The Civil Rights Act at 50: Racial divides persist on how much progress has been made
One of the landmark pieces of legislation in the battle against discrimination was the Civil Rights Act of 1964 which President Lyndon Johnson signed into law on July 2 of that year — an event that will be commemorated tomorrow with a keynote address by President Obama at the LBJ Presidential Library in Austin, Tex.
President Kennedy had called on Congress in 1963 to take action on a broad civil rights measure, but it was only after his death that Johnson was able to win its passage. More than half of Americans (58%) considered the act to be one of the most important events of 20th century, ranking fifth on a list of 18, according to a 1999 Gallup poll.
A CBS News poll conducted in late March found that while 59% of Americans — including 60% of whites and 55% of blacks — considered race relations in the U.S. to be generally good, about half (52%) thought there was real hope of ending discrimination altogether while 46% said there would always be a lot of prejudice and discrimination. About six-in-ten blacks (61%) held the view that discrimination will always exist compared to 44% of whites.
In a survey conducted last year before the 50th anniversary of the March on Washington, the Pew Research Center found that fewer than half (45%) of all Americans said that the U.S. had made substantial progress toward racial equality since that historic event, while 49% said a “lot more” needs to be done.
Among blacks, just 32% said the country had made a lot of progress since the 1960s and about eight-in-ten (79%) said a lot more work needs to be done. Whites have a sunnier outlook: About half (48%) said a lot of progress had been made and, compared with blacks, a smaller share (44%) said a lot more needs to be done.

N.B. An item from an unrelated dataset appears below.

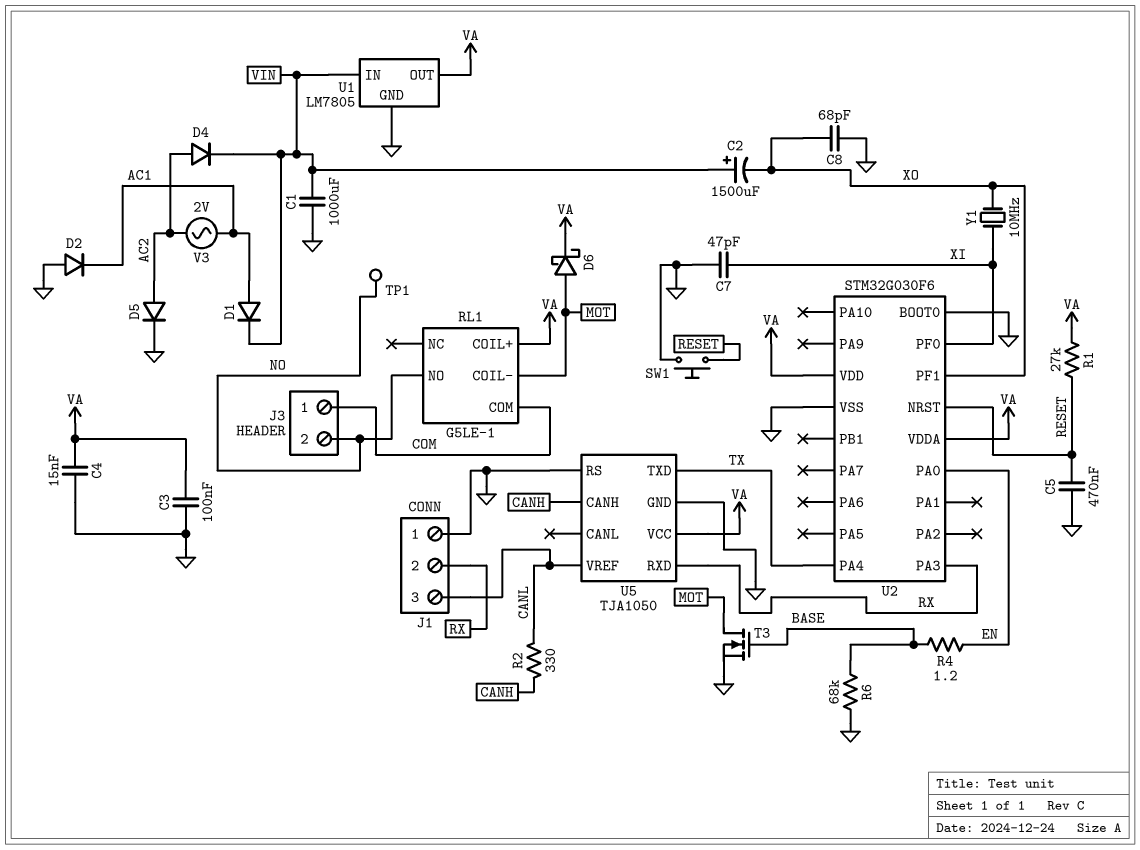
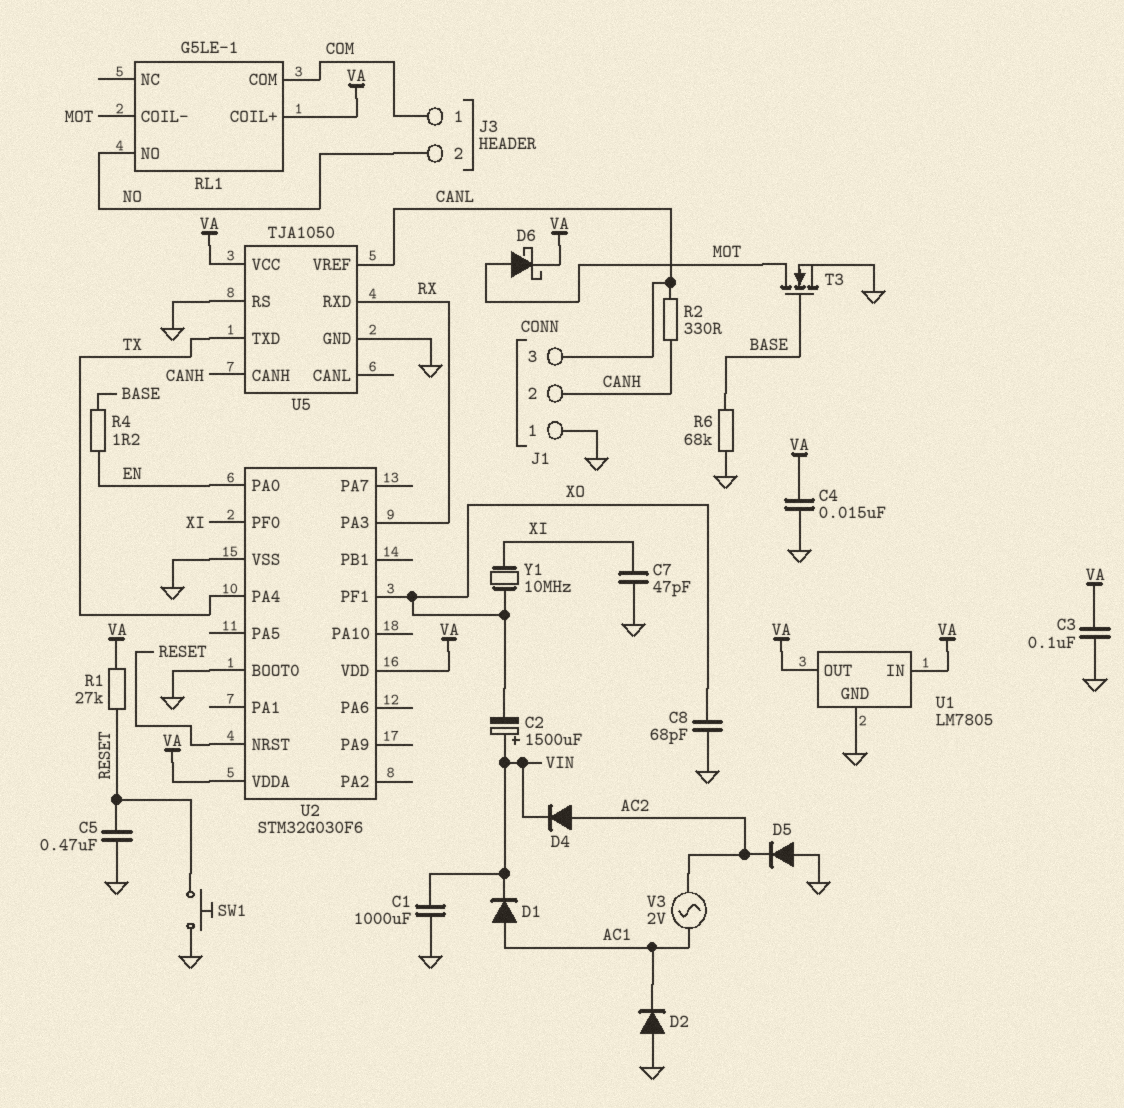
D5: diode (A AC2, K GND) -> diode (A GND, K AC2)
J1 pin 2: RX -> CANH
TP1: test point (NO) -> none
U1 pin IN: VIN -> VA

The racial divides in assessments of how much progress had, or had not, been made extended to the specific areas that the 1964 act addressed: equal employment opportunity, public accommodations, public education and voting rights.
A larger share of blacks than other racial and ethnic groups today said that blacks in their communities were still treated less fairly than whites when it came to these areas. Hispanics tended to fall somewhere in between whites and blacks on these questions.
In the survey, about a third (35%) of blacks said they had personally experienced discrimination or been treated unfairly because of their race or ethnicity over the past year. That compared with 20% of Hispanics and 10% of whites.
Bruce Drake is a Senior Editor at the Pew Research Center.